The movie “Dunkirk” is a bit confusing.  Unless you have read a Wikipedia explanation of the movie or listened to an interview by director Christopher Nolan, you might not understand what Nolan was trying to accomplish.

Few of us on this side of the pond are familiar with Dunkirk – not the battle – the evacuation.  During the early days of World War II, well before the Yanks entered the war, the British and other allied troops we driven to the northwest coast of France and were hanging on by a thread, pressed by the Germans following their loss in the Battle of France.

If you were listening closely to the dialogue – not easy for a Yank – you might have heard that there were 300,000 allied fighters who had to be evacuated.  But with the ships being assailed by German guns and torpedoes, and Churchill unwilling to send in many destroyers that he would need later to defend England, the troops were sitting ducks to be picked off.

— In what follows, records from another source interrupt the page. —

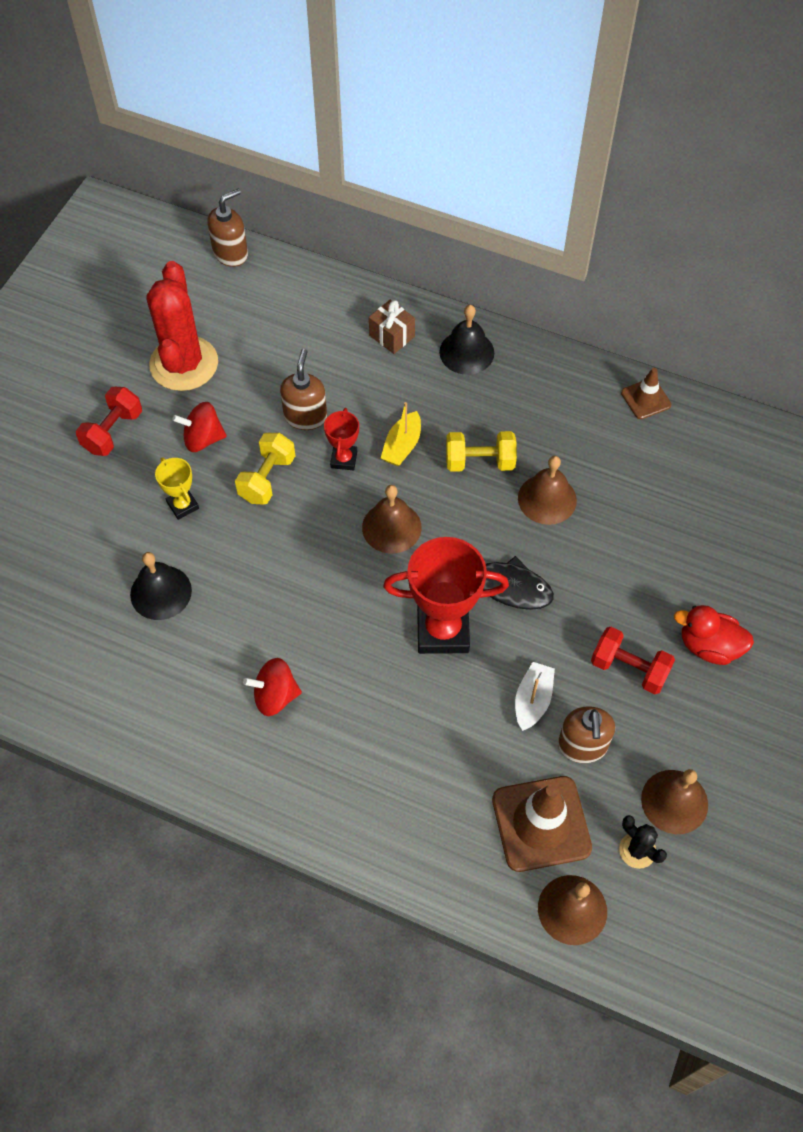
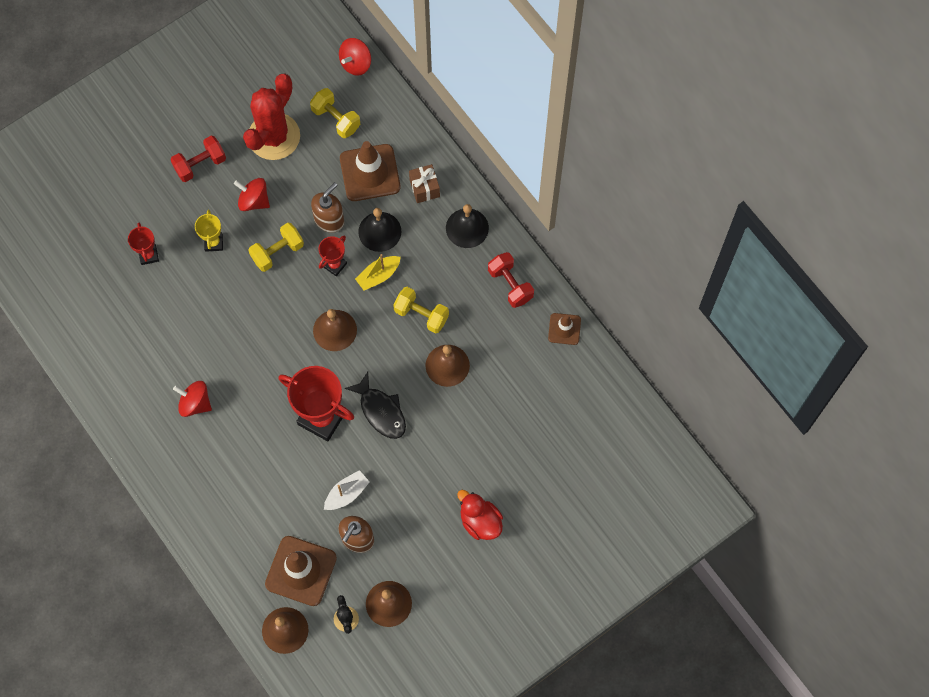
camera: 30 degrees right, 10 degrees up
black bell [130,552,192,620] -> black bell moved to [358,208,401,252]
brown soap dispenser [207,189,248,267] -> red spinning top [339,38,371,76]
red dumbbell [591,627,675,694] -> red dumbbell moved to [488,252,534,308]
none -> red trophy [128,223,159,265]
none -> yellow dumbbell [310,88,360,138]
none -> brown traffic cone [340,141,401,201]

The film proposes to parse the Dunkirk evacuation into three parts – land, sea and air.  But in the interest of time, all three are combined into perhaps three days – though the actual evacuation took eight days.  The confusion begins with a film caption “The Mole.”  Unless you happen to be a crossword fan, you could not begin to know what a “mole” is.  In fact, it is a massive structure, usually of stone, used as a pier, breakwater or causeway to separate two bodies of water.  As a consequence, when this caption appeared on the screen, the audience was rendered clueless – thus setting the tone for the rest of the movie, in my estimation.

The story of Dunkirk is less about the individual soldiers in the throes of the disaster, but more about the incredible rescue by more than 800 civilian boats that came to the rescue of the stranded forces.  Unfortunately, the film shows only a handful of these vessels, so it never occurs to you that there were so many of these vessels that were both conscripted by the Royal Navy and manned by civilian volunteers.

Further, the film seemed to imply that almost every evacuation ship provided by the British navy was sunk.  In fact, there were 39 British destroyers that were involved in the rescue.

Much has been made of the Hans Zimmer score and it does add excitement and a sense of urgency to the film.  To Zimmer’s credit, it is almost impossible to separate the score from the film itself.

This is probably a film you will want to see.  But for me it was a disappointment simply from the confusion Nolan created by his captions and the strange juxtaposition of all events seeming to occur at once.  While some critics have heralded this is the best war movie ever created, to my recollection there are so many others that surpass it: “Saving Private Ryan,” “Platoon,” “Letters from Iwo Jima,” “The Longest Day,” “The Great Escape,” “Hacksaw Ridge.”